# 3-ph current quest

Discussion in 'General Electronics Chat' started by DYLH, Aug 13, 2013.

1. ### DYLH Thread Starter New Member

Aug 13, 2013
28
1
Hypothetical scenario
380/220v 3-phase wye system.

1-phase load (line to line on phases A B) @ 1900 VA
1-phase load (line to ground on phase A) @ 549 VA

What is the expected current on each phase? How did you arrive at it?

2. ### BillB3857 AAC Fanatic!

Feb 28, 2009
2,451
372
So what have you done or what do you think would be a way to solve your homework problem?

3. ### DYLH Thread Starter New Member

Aug 13, 2013
28
1
I've been out of school for nearly 15 years... don't recall a problem like this. We tended to just take the total VA and divide by the 3 phase voltage to get a total current.. with the assumption that the phases were all relatively balanced.

Speaking w/ people I work with, there seem to be two ways this is done to simplify for a design to figure out feeder current.. so we're trying to reconcile the the rules of thumb with the theoretical application.

Option 1
---------
Divide load per phase by the line to neutral voltage
Phase A = 3693 / 220 = 16.8 A
Phase B = 3144 / 220 = 14.3 A
Phase C = 2194 / 220 = 9.97 A

Option 2
---------

Phase A = 3693 VA
Phase B = 3144 VA
Phase C = 2194 VA

6582 common across all three
6582 / (380 * sqrt(3)) = 10.0 A for A, B, & C

1900 common to A & B
1900 / 380 = 5.0 A additional for A & B

Finally, 549 only on A
549 / 220 = 2.5

Phase A = 10 + 5.0 + 2.5 = 17.5
Phase B = 10 + 5.0 = 15
Phase C = 10

If the total VA on the phases are the same, both give the same result.

Option 2 is more conservative, and 'works' in the scenario where there is only a 5.0 A (380V 1-ph 1900 VA) load on the 3-ph service... the load would be 1900 / 380 = 5.0 A

Option 1 would result in the 380V 1-ph 1900 VA load reporting as 950 / 220 = 4.3 A... that doesn't seem right. How can a 5.0A current turn into 4.3 A without a transformer?

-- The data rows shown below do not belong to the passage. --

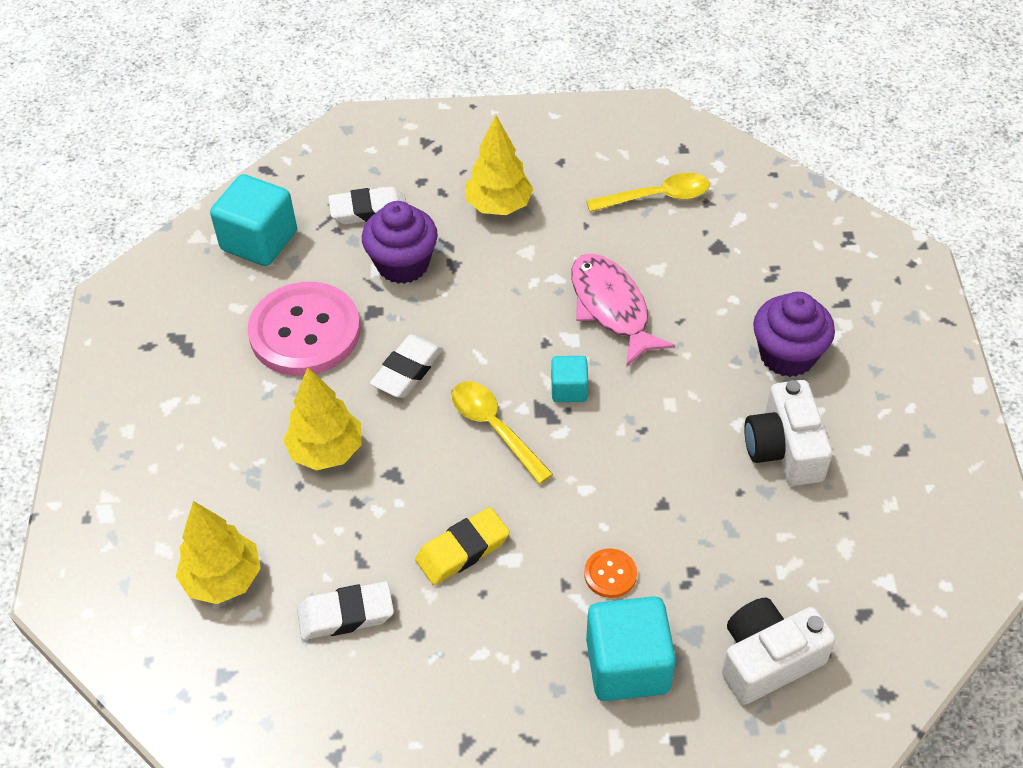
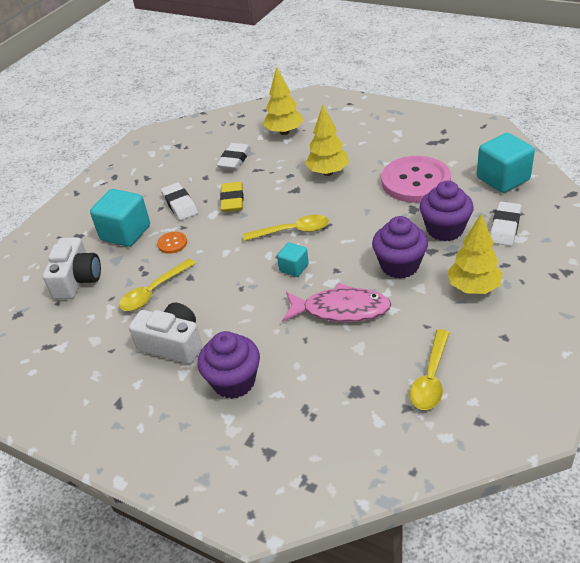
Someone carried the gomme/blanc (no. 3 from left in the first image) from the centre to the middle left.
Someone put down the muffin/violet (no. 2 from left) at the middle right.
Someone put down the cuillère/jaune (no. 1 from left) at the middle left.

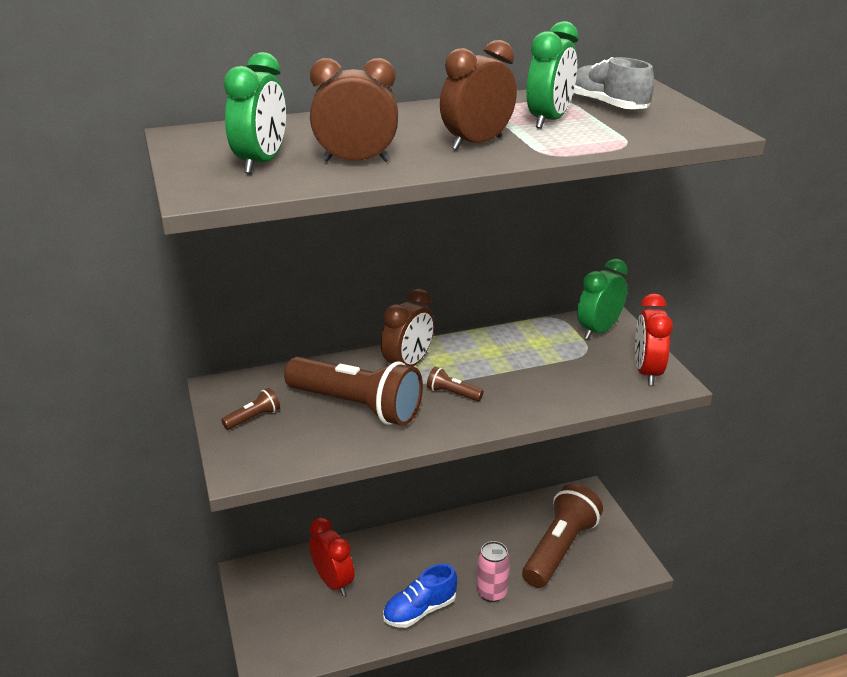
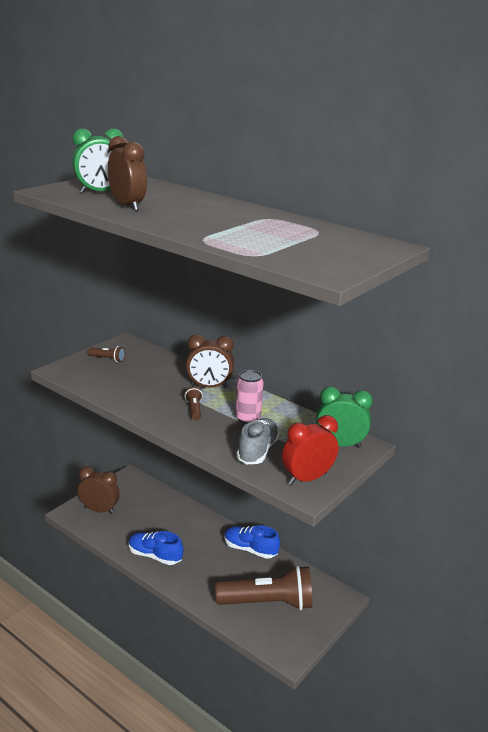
Someone took away the réveil/vert (no. 2 from left) at the top centre.
Someone carried the réveil/marron (no. 3 from left in the first image) from the top centre to the bottom left.
Someone carried the chaussure/gris from the top right to the centre.
Someone took away the lampe de poche/marron (no. 2 from left) at the centre.
Someone took away the réveil/rouge (no. 1 from left) at the bottom centre.
Someone carried the canette/rose from the bottom centre to the centre.
Someone put down the chaussure/bleu (no. 2 from left) at the bottom centre.

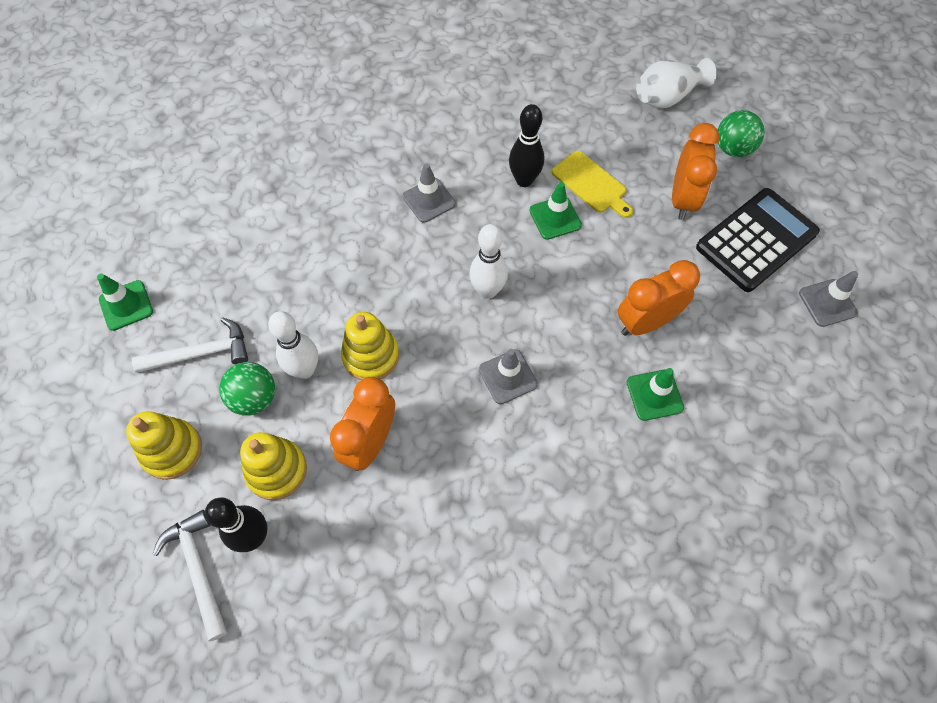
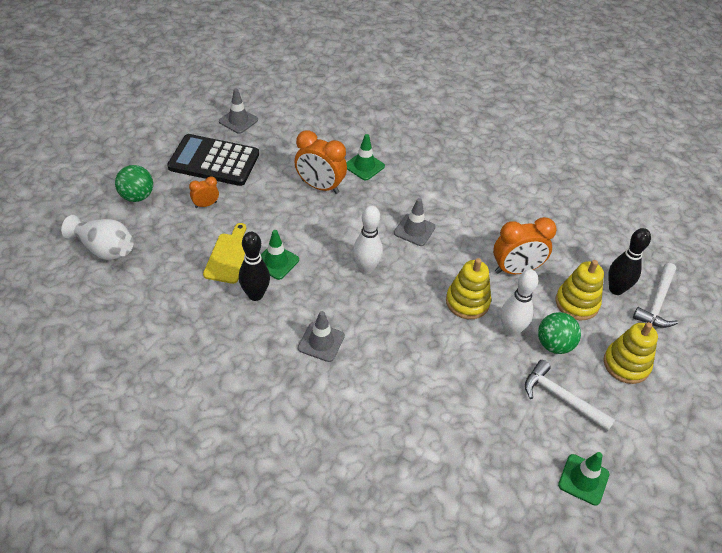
Someone scaled the réveil/orange (no. 3 from left in the first image) at the top right by 0.52.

My guess is that neither simplification is 'correct'. What is the real theory here.. how would it work out?

4. ### t_n_k AAC Fanatic!

Mar 6, 2009
5,448
789
The problem requires some attention to the phase displacements of the various currents.

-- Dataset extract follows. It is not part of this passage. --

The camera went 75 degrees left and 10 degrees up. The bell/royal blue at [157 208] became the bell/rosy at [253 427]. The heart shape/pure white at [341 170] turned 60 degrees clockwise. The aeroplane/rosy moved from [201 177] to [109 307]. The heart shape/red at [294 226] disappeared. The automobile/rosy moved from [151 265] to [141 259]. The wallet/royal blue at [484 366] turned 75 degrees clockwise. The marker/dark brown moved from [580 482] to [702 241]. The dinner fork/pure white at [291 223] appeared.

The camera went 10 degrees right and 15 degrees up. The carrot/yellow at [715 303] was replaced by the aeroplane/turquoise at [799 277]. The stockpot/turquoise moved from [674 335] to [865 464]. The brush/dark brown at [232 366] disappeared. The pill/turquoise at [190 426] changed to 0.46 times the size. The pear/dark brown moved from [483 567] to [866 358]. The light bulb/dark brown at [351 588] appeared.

Ignoring the current due to the A line to neutral load for the moment.....

The total VA connected directly across the A-B phases is 6582/3 + 1900 VA or 4094 VA.

If we take the the load A-B load current as the reference phase then the A-B current due to the 4094 VA load would be 4094/380= 10.774 Amps at 0°.

Between B-C and C-A there are equal loadings of 2194 VA equating respectively to currents of 5.774 A at -120° and 5.774 A at -240°.

The line A to neutral current of 549/220 or 2.5 A will lag the A-B load current by 30°. So the total current draw from line A would be

$\text{I_A=I_{AB}-I_{CA}+I_{AN}=10.774\angle{0^o} - 5.774\angle{(-240^o)}+2.5\angle{(-30^o)}=17.02\angle(-21.55^o) \ Amps}$

The other currents can be found by similar reasoning.